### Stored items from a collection
>>>

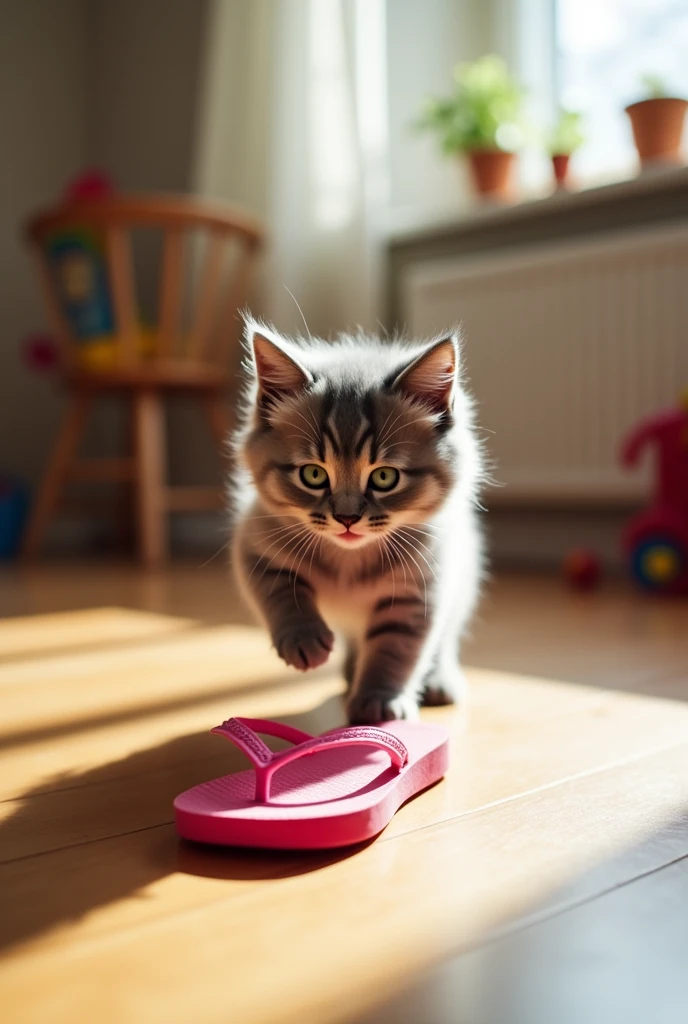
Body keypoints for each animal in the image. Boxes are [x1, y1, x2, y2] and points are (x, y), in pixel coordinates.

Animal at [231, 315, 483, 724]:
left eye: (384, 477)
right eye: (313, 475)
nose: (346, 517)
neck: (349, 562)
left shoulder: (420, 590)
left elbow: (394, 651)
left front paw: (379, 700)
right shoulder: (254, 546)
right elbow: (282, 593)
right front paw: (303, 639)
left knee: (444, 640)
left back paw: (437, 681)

<<<
>>>

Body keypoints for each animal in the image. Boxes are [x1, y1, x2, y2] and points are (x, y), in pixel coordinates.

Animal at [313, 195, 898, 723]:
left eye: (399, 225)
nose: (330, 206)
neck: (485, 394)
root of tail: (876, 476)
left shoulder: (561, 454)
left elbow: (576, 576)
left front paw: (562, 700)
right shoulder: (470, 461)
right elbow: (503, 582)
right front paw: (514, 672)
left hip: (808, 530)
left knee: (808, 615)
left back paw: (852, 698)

<<<
>>>

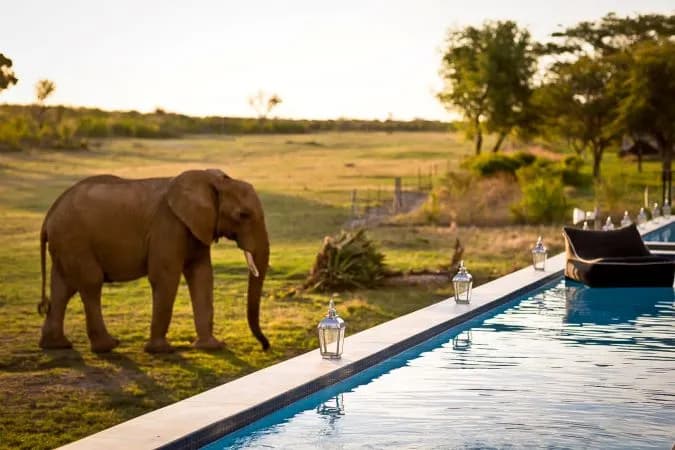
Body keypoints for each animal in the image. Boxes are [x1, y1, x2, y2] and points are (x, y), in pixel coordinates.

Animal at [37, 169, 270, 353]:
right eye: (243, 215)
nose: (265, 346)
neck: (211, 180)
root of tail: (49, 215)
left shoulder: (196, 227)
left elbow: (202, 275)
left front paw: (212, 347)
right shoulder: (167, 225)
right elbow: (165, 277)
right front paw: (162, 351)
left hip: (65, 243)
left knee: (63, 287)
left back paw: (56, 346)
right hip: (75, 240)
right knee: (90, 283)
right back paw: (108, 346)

<<<

### TASK DESCRIPTION
Please copy every line of the records above in which "front" appears.

### FINISHED TASK
left front paw: (379, 700)
right front paw: (303, 639)
left front paw: (562, 700)
right front paw: (514, 672)
left front paw: (212, 347)
right front paw: (162, 351)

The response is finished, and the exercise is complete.